The Balancing Act
When you do any sort of physical practice with regularity, at some point you’re going to deal with injury. Whether it be playing sports, frequently attending a gym, doing pilates, running, biking, or practicing yoga, injuries happen. That being said, injuries or other physical conditions can also happen at random or be hereditary. Suffice it to say, none of us will ever be immune to injury, it comes with the territory of being human. Therefore, how we handle injuries is what truly makes all the difference, good or bad.
This past year I have been dealing with a handful of physical conditions and injuries. A few weeks prior to my Ashtanga intensive at the Miami Life Center, I had a relapse with an autoimmune disease that I was diagnosed with in my teens. This particular disease causes extreme pain and swelling in one's extremities for seemingly no reason at all. The stress, anxiety, excitement and anticipation of being in Miami, as well as extreme fatigue and large life changes, caused this autoimmune disease to resurface. Because of this, my time in Miami looked very different from what I had originally anticipated. My yoga practice was so heavily modified in order to protect myself, it hardly resembled traditional Ashtanga. In the beginning, I was completely disheartened by the situation. I even considered packing up my bags and calling it quits at the end of my first Intensive week.
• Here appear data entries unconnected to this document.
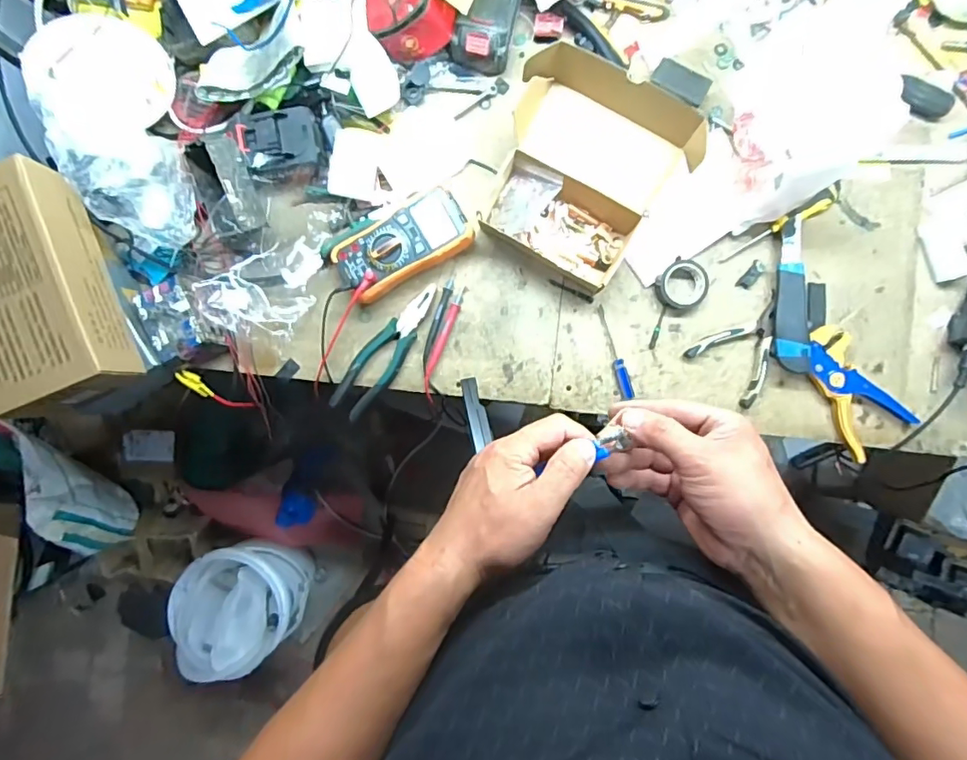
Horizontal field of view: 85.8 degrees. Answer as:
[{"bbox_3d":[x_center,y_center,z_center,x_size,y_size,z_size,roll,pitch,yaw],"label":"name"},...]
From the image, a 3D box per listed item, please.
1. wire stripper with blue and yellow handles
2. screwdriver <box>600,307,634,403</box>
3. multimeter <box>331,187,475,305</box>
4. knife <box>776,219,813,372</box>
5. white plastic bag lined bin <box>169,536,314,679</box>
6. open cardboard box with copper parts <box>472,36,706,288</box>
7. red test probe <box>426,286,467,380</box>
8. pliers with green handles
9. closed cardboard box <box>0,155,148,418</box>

When I become overly concerned with what my yoga practice looks like, when I get hung up on the need to progress further, when I get disappointed with myself because I feel weak, or stiff, or too tired, or lazy, or inflexible, my amazingly wise boyfriend will say to me “Nik, what are you doing? Are you doing yoga or are you doing asana?” That very question came back to me at the end of my first week in Miami and changed everything. I dropped the pity party I was having, I started going to acupuncture every Friday morning, and I began working with a physical therapist. Yet most importantly, I continued on with my practice, fully accepting the fact that it needed to be drastically different for a while. I stayed in Miami for five weeks and had a profoundly powerful experience, regardless of the fact that my daily physical practice was minimal.
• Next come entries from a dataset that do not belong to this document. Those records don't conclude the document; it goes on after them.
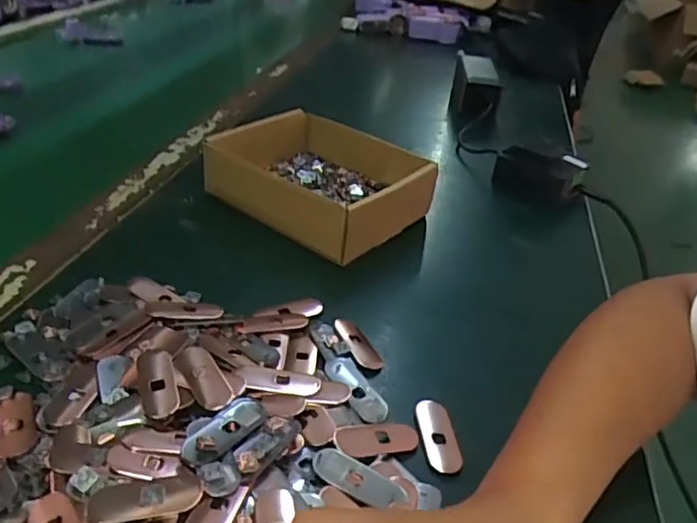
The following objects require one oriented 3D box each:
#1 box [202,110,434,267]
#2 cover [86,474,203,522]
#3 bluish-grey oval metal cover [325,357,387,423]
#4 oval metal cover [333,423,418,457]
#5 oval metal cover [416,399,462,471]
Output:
[{"bbox_3d":[-0.024,-0.080,0.535,0.172,0.051,0.148,29,40,30],"label":"box"},{"bbox_3d":[-0.091,0.105,0.267,0.048,0.005,0.019,-1,34,-11],"label":"cover"},{"bbox_3d":[0.004,0.075,0.358,0.022,0.007,0.051,-21,42,-34],"label":"bluish-grey oval metal cover"},{"bbox_3d":[0.015,0.095,0.322,0.051,0.004,0.021,3,32,-28],"label":"oval metal cover"},{"bbox_3d":[0.050,0.096,0.333,0.018,0.004,0.047,-1,34,-10],"label":"oval metal cover"}]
When we’re hurting, when our body is not cooperating and we're physically limited due to injury, it’s important to take time out and assess the situation. Our bodies will tell us so much if we listen. Sometimes an injury or physical issue will arise and the only thing to do is take a break and give ourselves time to repair and heal. Taking a needed break in the face injury or ailment can be absolutely necessary for the health and wellbeing of our bodies. I recently herniated a disc in my back and could hardly move or breath without excruciating pain, let alone get on my yoga mat… Needless to say, I took a break.
Yet when an injury is present, it’s relatively easy to become complacent with our bodies, out of fear of hurting ourselves further. Believe me, I’ve been there! Taking a break can be very important. Yet getting back to our regular practice is very important as well! There was never a time when I was in Miami that my teacher, my physical therapist, or my acupuncturist told me to stop practicing. They simply told me to pay close attention to my body, to take it easy and not push too hard, to be mindful of my condition and respectful of my limitations. With this advice in mind, I continued my practice and I eventually made a complete recovery from a condition that is extraordinarily difficult to recover from.
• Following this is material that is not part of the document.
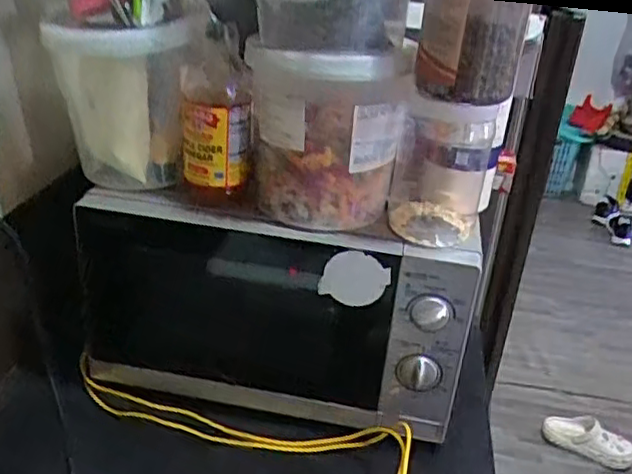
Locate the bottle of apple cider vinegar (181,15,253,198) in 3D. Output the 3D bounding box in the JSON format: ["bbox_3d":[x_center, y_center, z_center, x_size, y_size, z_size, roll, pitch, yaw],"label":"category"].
[{"bbox_3d":[-0.107,-0.134,0.708,0.074,0.178,0.070,0,27,-10],"label":"bottle of apple cider vinegar"}]

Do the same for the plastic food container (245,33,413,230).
[{"bbox_3d":[0.008,-0.107,0.678,0.151,0.180,0.124,5,27,-1],"label":"plastic food container"}]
Listening to the body and its signals will help you to identify the best course of action. Don’t be fooled, this is no easy feat… I’m sure you’ve heard countless stories or have personally experienced trying to push through an injury out of pride, only to injure yourself further and be forced to a halt. Maybe you’ve experienced the opposite, having an injury and being petrified of moving your body again, consumed with the ‘poor me” mentality, or being annoyed at the fact that you need to heavily modify in order to proceed.
I believe the key is to find a middle ground - To push ourselves without pushing too hard, to go easy without becoming complacent, to try without the need of gaining something, to have a healthy respect for fear but to not let it stop you, to recognize when your pride has taken over, to cool your jets and modify when your body needs it.
At the end of the day, your body and its wellbeing is of utmost importance. Finding balance when handling an injury is the only way to health… Take my word for it, as I am finding this balance myself every single day. Maybe that’s the same thing as Finding Isvara?